Ses excuses n’ont pas apaisé la colère des routiers qui entendent « laver [leur] honneur » devant la justice, selon les propos d’un porte-parole, mais qui ont cependant accepté de reprendre le travail. Des chauffeurs sont tués à chaque attaque de convois par les jihadistes.
Femmes non voilées fouettées
Outre l’embargo sur les importations de carburant, décrété début septembre, le Jnim exige depuis vendredi dernier que les femmes portent le voile dès lors qu’elles circulent sur les routes maliennes. Une injonction scrupuleusement respectée par les compagnies de transport, soucieuses d’éviter les problèmes. Car les jihadistes ont immédiatement mis en place des contrôles : plusieurs sources rapportent que des femmes non couvertes ont été forcées de descendre de leur véhicule entre Bamako et Ségou, dimanche. Pas de violence pour cette fois, mais un « rappel à l’ordre » de la part des jihadistes, selon les témoignages recueillis.

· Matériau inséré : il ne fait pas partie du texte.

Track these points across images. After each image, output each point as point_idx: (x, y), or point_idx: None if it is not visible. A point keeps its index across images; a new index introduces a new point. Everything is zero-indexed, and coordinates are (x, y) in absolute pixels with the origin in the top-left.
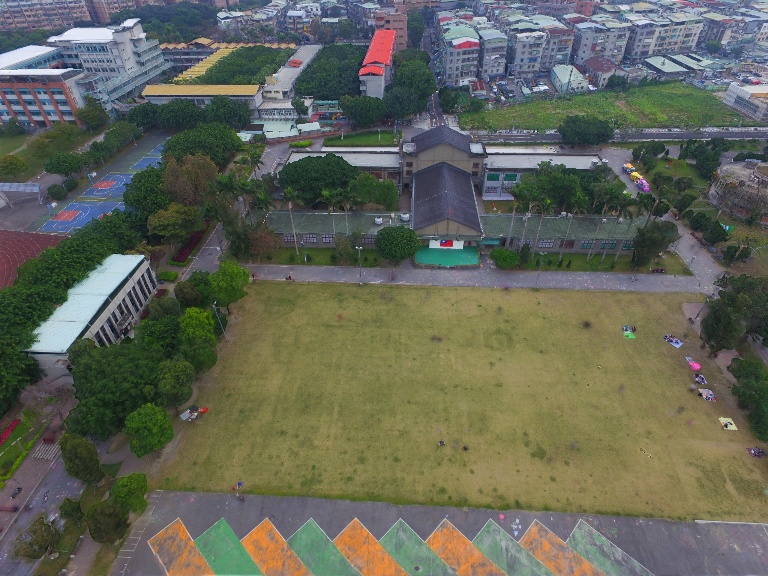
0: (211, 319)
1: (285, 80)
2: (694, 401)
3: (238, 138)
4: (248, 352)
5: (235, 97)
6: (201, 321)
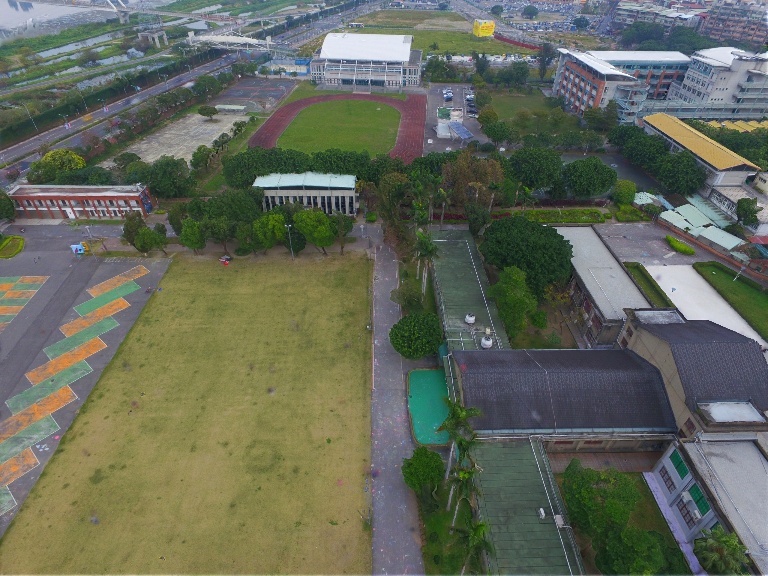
0: (278, 230)
1: None
2: None
3: (624, 193)
4: (279, 272)
5: (702, 161)
6: (269, 224)
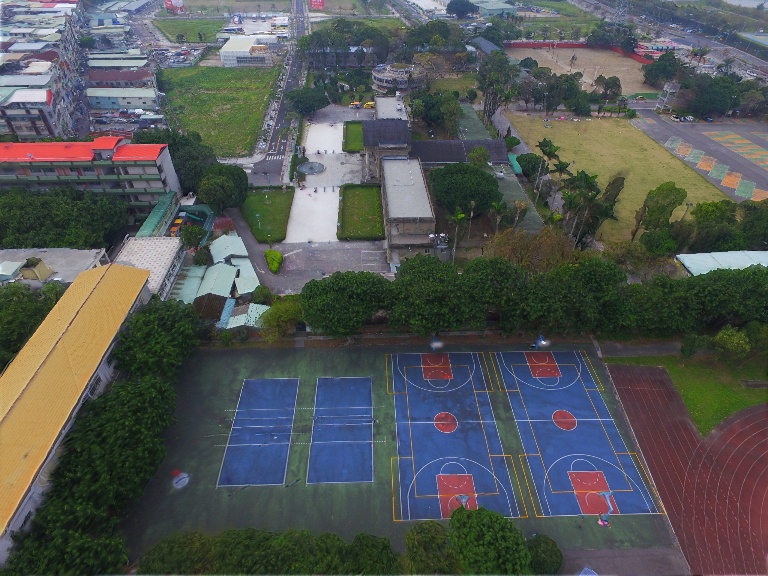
0: None
1: (23, 263)
2: (583, 122)
3: None
4: None
5: (132, 306)
6: None
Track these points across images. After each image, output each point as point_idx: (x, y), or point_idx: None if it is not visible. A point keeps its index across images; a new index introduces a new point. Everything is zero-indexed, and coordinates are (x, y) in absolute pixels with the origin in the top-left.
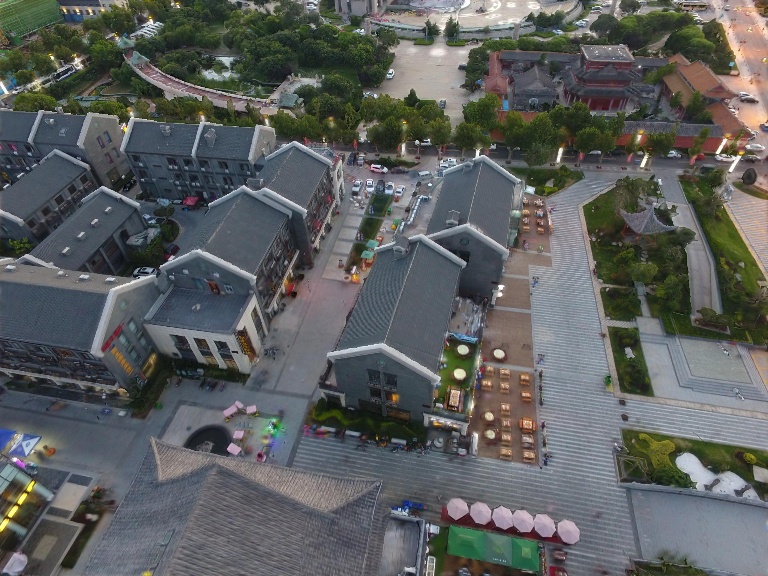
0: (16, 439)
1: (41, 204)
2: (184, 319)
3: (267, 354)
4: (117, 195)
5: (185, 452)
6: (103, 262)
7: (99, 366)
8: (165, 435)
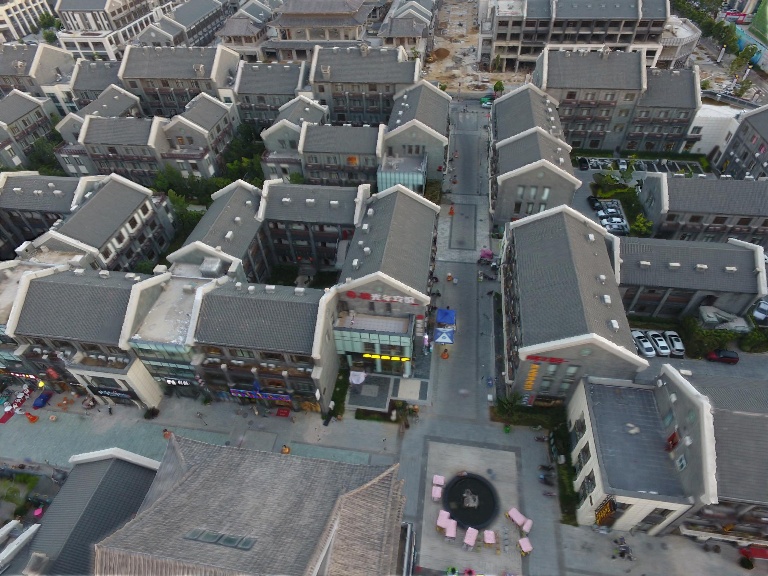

Des femmes non voilées ont en revanche été fouettées lundi entre Kouri et Koutiala, selon les informations du média malien Studio Tamani, ensuite confirmées à RFI par plusieurs sources locales. « C’est la première fois à cet endroit », s’alarme l’une d’elles. Une autre rapporte des précédents dans la région. Les jihadistes du Jnim imposent déjà leurs règles dans de nombreuses parties du territoire sous leur contrôle, notamment dans le nord et dans le centre du pays, où des centaines de villages ont été contraints de conclure des accords locaux ces dernières années. Désormais, le Jnim tente de faire du port du voile pour les femmes la nouvelle norme sur toutes les routes du pays.